Kepler is dying: Nasa’s plucky Kepler Space Telescope has only months left to live as fuel runs low

Almost a decade since its launch, and 2,245 exoplanet discoveries later, Nasa’s plucky Kepler telescope is said to be on its last legs. 

Kepler is dying: Nasa's plucky Kepler Space Telescope has only months left to live as fuel runs low

System engineer Charlie Sobeck has announced that Kepler’s fuel tank “will run dry within several months” as the agency gears up to cease flight operations and awaits the dreaded fuel-low warning. 

 Kepler is an observatory dedicated to finding planets outside our solar system. Since its 2009 launch, the Kepler Space Telescope has helped astonomers discover 2,245 exoplanets, with a further 2,342 yet to be confirmed. At least 30 of these are exoplanets that are less than twice the size of Earth and which sit in the habitable zones of their stars. This increases the chances of finding life on such exoplanets. Many of these exoplanets were spotted in a small region of the constellation Cygnus, at which Kepler was pointed for the first four years of its mission. 

In addition, K2, the second part of Kepler’s mission, has found 479 exoplanets, with 307 still to be confirmed. 

“Our current estimates are that Kepler’s tank will run dry within several months—but we’ve been surprised by its performance before,” said Sobeck. “So, while we anticipate flight operations ending soon, we are prepared to continue as long as the fuel allows.”


The “surprise” Sobeck refers to an incident in 2013 when a mechanical failure almost knocked Kepler out of action. 

Before Kepler’s death, Sobeck and his team plan to collect as much data as possible before the loss of the fuel-powered thrusters stops them from being able to aim the spacecraft in the way they previously have. Sobeck added that the team even has plans to take final calibration data with the last bit of fuel, “if the opportunity presents itself.”

“Without a gas gauge, we have been monitoring the spacecraft for warning signs of low fuel — such as a drop in the fuel tank’s pressure and changes in the performance of the thrusters,” continued Sobeck. “But in the end, we only have an estimate – not precise knowledge.

“It’s like trying to decide when to gas up your car.

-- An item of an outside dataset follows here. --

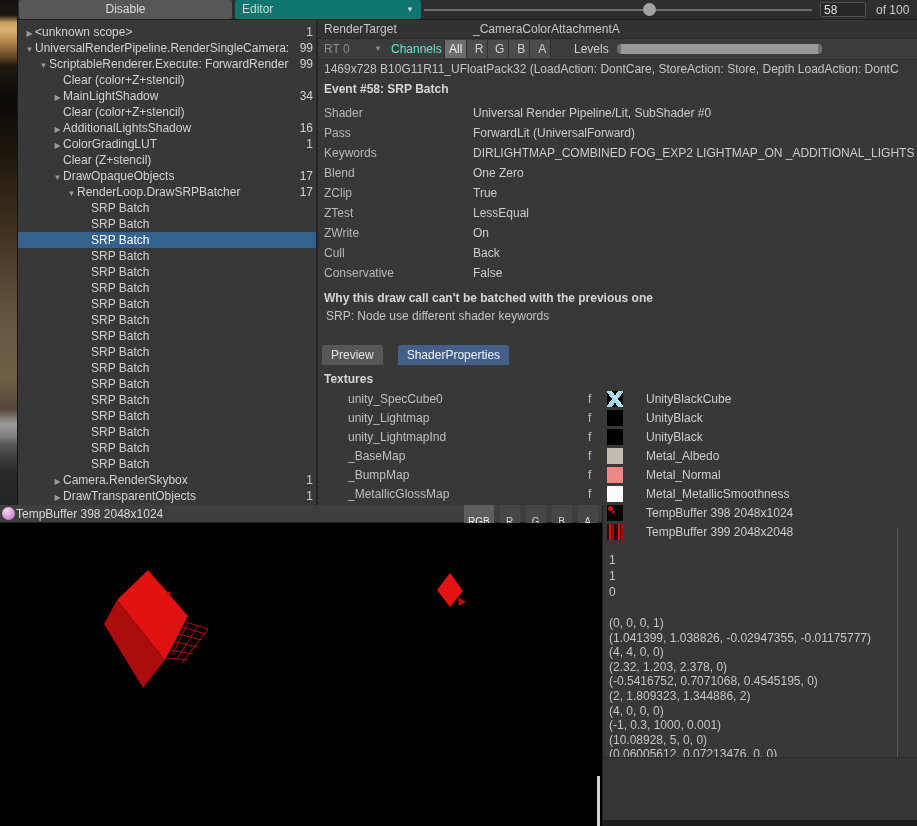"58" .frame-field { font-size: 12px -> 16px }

Do you stop now? Or try to make it to the next station? In our case, there is no next station, so we want to stop collecting data while we’re still comfortable that we can aim the spacecraft to bring it back to Earth. We will continue to provide updates on the science and the spacecraft, which has yet to show warning signs.”


Kepler: What is it?

You’ll hear the term “telescope” to describe Kepler, although that’s only half of the story. Kepler is in fact a space observatory, launched by Nasa in March 2009 to discover Earth-sized planets orbiting stars.

The spacecraft is named after German astronomer Johannes Kepler (1571-1630), esteemed contemporary of Galileo, and the man responsible for ameliorating the refracting telescope.

Kepler: What does it do?

Kepler is kitted out with a photometer, an instrument that monitors the brightness of more than 145,000 main sequence stars – stars which fuse hydrogen atoms to form helium atoms in their cores, making up about 90% of stars in the universe.

The data picked up by Kepler’s photometer is transmitted to Earth, where it’s analysed – with the help of Google’s AI – to discern periodic dimming. These lapses in brilliance (of the stars, that is, not Nasa’s engineers) are caused by exoplanets in orbit, obscuring their host star.

Its official scientific objective is “to explore the structure and diversity of planetary systems”, which includes determining the sizes and shapes of such planets, estimating how many planets there are in multiple-star systems, studying orbit sizes and planet reflectivities, sizes, masses and densities of giant planets and more.